Photo © The University of St Andrews

The 45th Walker Cup match, held in September, saw five Irishmen on the GB&I team for the first time ever.  Gavin Moynihan had already played in the 2013 match, but the first appearances for Dunne, Hume, Hurley and Sharvin brought the total number of Walker Cup players from Ireland to 42.  That number might have been 43.  Lionel Munn, Ireland’s first star amateur golfer, very nearly played Walker Cup in 1934.  What happened this year with Sam Horsfield’s withdrawal was reminiscent of Munn’s story.

When the last two places on the GB&I team were made public on 30 April 1934 the Irish Times commented that the selection committee had ‘sprung a first-class surprise’.  Less than two weeks before the match at St. Andrews the selectors announced that Eric McRuvie of Scotland and Ireland’s Lionel Munn would join the other eight team members already named.  McRuvie, the Irish Amateur Open winner in 1931, had played in the 1932 Walker Cup match, but apparently he had not shown recent form.  Munn was just about to turn 47 and his selection came out of nowhere.

Nevertheless, The Times of London considered Munn worthy of his place.  Referring to his early career before the Great War, it said that he was ‘nowadays an even better golfer than he was then’, adding ‘For sheer devastating accuracy there is not a player in the British Isles who is his master, and he is, moreover, a match winner in excelsis.’

Lionel Munn was born in Clondermot in Derry on 4 May 1887.  He first came to the fore as a 21 year old student at Trinity College, Dublin, when he won the 1908 Irish Amateur Close championship at Portmarnock.  Making his debut that year in The Amateur Championship at Sandwich he reached the third round and went to the tenth tie hole before being beaten.  The following year he became only the second home winner of the Irish Amateur Open, then dominated by the cream of English and Scottish golf.  He retained the title in 1910 and was runner-up in the Irish Close.

1911 was a phenomenal year for the then 24 year old.  Not only did he win the Irish Amateur Close and Open but he added the South of Ireland title.  At the time these were the only three amateur championships in Irish golf.  For good measure he was a member of the Dublin University team that retained the Senior Cup that year and a member of the Co. Donegal team that won the inaugural Barton Shield.  The Barton Shield was then competed for by foursomes pairs representing counties rather than clubs.  Lionel and his brother Ector Munn, playing out of their home club of North-West, made up half of the Donegal team.

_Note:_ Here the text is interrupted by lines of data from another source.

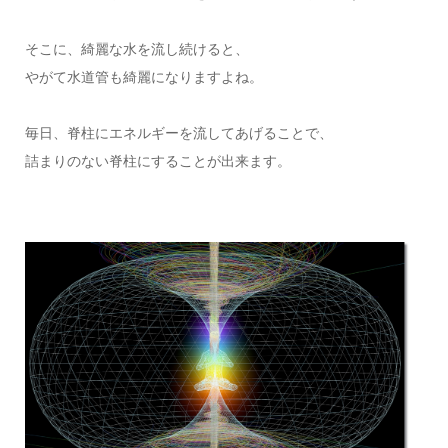
そこに、綺麗な水を流し続けると、
やがて水道管も綺麗になりますよね。
毎日、脊柱にエネルギーを流してあげることで、
詰まりのない脊柱にすることが出来ます。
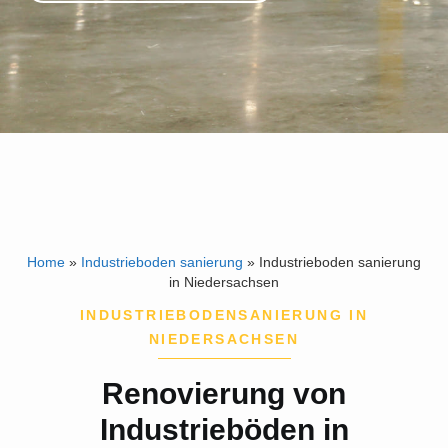
Home
»
Industrieboden sanierung
»
Industrieboden sanierung
in Niedersachsen
INDUSTRIEBODENSANIERUNG IN
NIEDERSACHSEN
Renovierung von
Industrieböden in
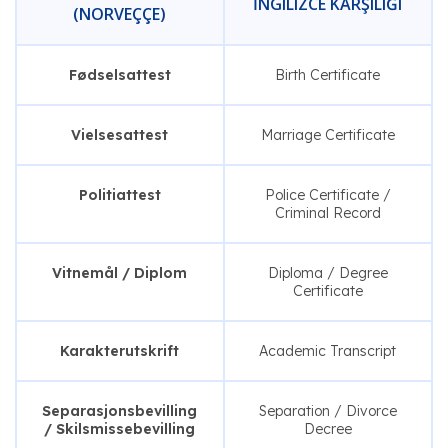
İNGILIZCE KARŞILIĞI
(NORVEÇÇE)
Fødselsattest
Birth Certificate
Vielsesattest
Marriage Certificate
Politiattest
Police Certificate /
Criminal Record
Vitnemål / Diplom
Diploma / Degree
Certificate
Karakterutskrift
Academic Transcript
Separasjonsbevilling
Separation / Divorce
/ Skilsmissebevilling
Decree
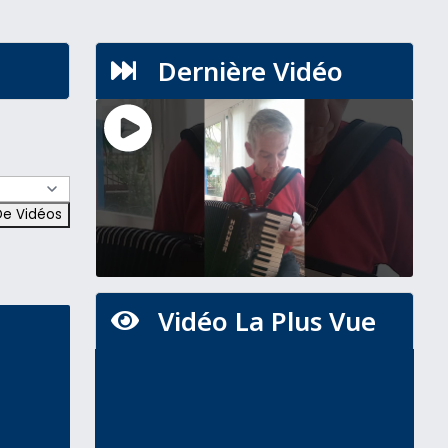
Dernière Vidéo

Vidéo La Plus Vue


Also in 1911 Lionel had his best run in The Amateur Championship to date, reaching the Last 16.  He was selected for the amateur team in the Coronation Match which preceded The Open at Sandwich in June 1911.  The opposing teams were made up of the best amateurs of the then United Kingdom against their professional counterparts.  Munn was the only Irish representative on the amateur team while Michael Moran, his senior by one year, was the only Irishman among the professionals.  In The Open itself Moran finished in a tie for 21st place and Munn in a tie for 40th.

After the dizzy heights of 1911, the following year was an anti-climax.  His best showing was a semi-final finish in the Irish Amateur Open.  In 1913 he played in the first official amateur international for Ireland, against Wales, and won the Irish Close.  In 1914 he won his fourth Irish Close before competitive golf came to an abrupt end as the Great War commenced.  During the conflict Munn served as an officer in the Royal Inniskilling Fusiliers.

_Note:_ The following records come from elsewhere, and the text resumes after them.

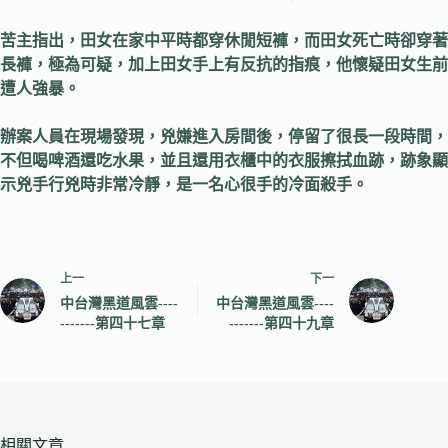
苦主指出，田女在家中平時都穿休閒短褲，而田女死亡時卻穿著
長褲，極為可疑，加上田女手上有反抗的指痕，他懷疑田女生前
遭人強暴。
辦案人員在現場發現，兇嫌進入房間後，停留了很長一段時間，
不但喝啤酒還吃水果，並且還用衣櫃中的衣服擦拭血跡，跡象顯
示兇手行兇時非常冷靜，是一名心很手的冷面殺手。
上一
下一
中台灣黑道風雲----
中台灣黑道風雲----
-------第四十七章
-------第四十九章
相關文章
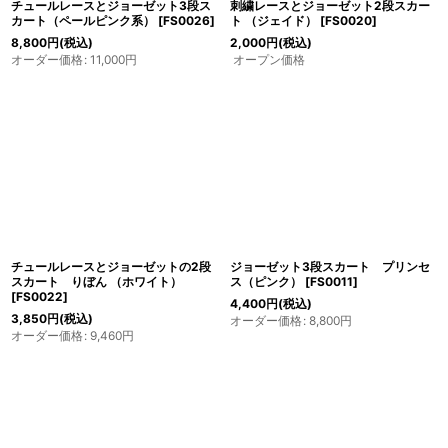
チュールレースとジョーゼット3段ス
刺繍レースとジョーゼット2段スカー
カート（ペールピンク系）
[
FS0026
]
ト （ジェイド）
[
FS0020
]
8,800
円
(税込)
2,000
円
(税込)
オーダー価格
:
11,000
円
オープン価格
チュールレースとジョーゼットの2段
ジョーゼット3段スカート プリンセ
スカート りぼん （ホワイト）
ス（ピンク）
[
FS0011
]
[
FS0022
]
4,400
円
(税込)
3,850
円
(税込)
オーダー価格
:
8,800
円
オーダー価格
:
9,460
円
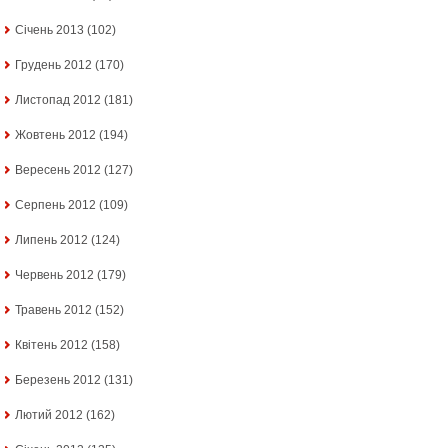
Січень 2013
(102)
Грудень 2012
(170)
Листопад 2012
(181)
Жовтень 2012
(194)
Вересень 2012
(127)
Серпень 2012
(109)
Липень 2012
(124)
Червень 2012
(179)
Травень 2012
(152)
Квітень 2012
(158)
Березень 2012
(131)
Лютий 2012
(162)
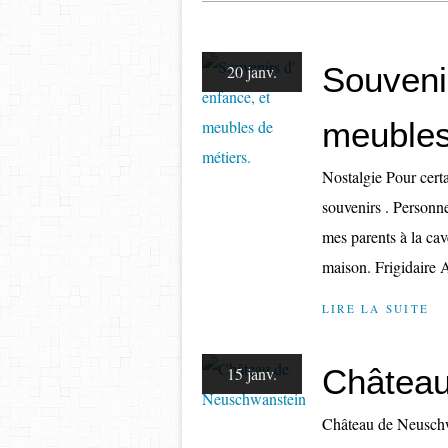
Souvenir
20 janv.
meubles
Nostalgie Pour certa
souvenirs . Personn
mes parents à la cav
maison. Frigidaire 
LIRE LA SUITE
Château
15 janv.
Château de Neuschw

It was not till the 1930s that he returned to serious competition.  He won the Belgian Amateur in 1931 and 1932.  In 1932 he also reached the semi-finals of The Amateur and finished in a tie for 29th in The Open, but there were no significant results the following year.  Living in Kent, he did not compete in Ireland and was not selected to represent Ireland.  Not surprisingly, therefore, his announcement for the 1934 Walker Cup team raised eyebrows.

Two days before the match was to begin Munn was practising on the Old Course, but apparently his form was not impressive.  He left St Andrews before the announcement was made that ‘owing to disposition’ he had withdrawn.  With the agreement of Francis Ouimet, the American captain, his place had been filled by Leonard Crawley.  As with Horsfield’s withdrawal 81 years later, no further official explanation was given for Munn’s decision.

Just ten days after the match Munn competed in The Amateur Championship at Prestwick.  The Irish Times reported that he was ‘still suffering from the cold which had forced his withdrawal’ and that ‘his voice was husky’ when he spoke to the reporter.  He won three matches in the championship to reach the Last 32 and was beaten 3/2 by the eventual winner, Lawson Little, a member of the US team.

Lionel Munn went on to play for Ireland in the 1936 and 1937 Home Internationals, and to reach the final of The Amateur in 1937, again at Sandwich.  The 50 year old Irishman was beaten by Robert Sweeny, another American.  Munn later retired to Kerry where he died aged 71 on 25 October 1958.  Whether the cause back in 1934 was a cold, poor form or an atmosphere of criticism, it was ultimately Munn’s choice to not be among Ireland’s Walker Cup players.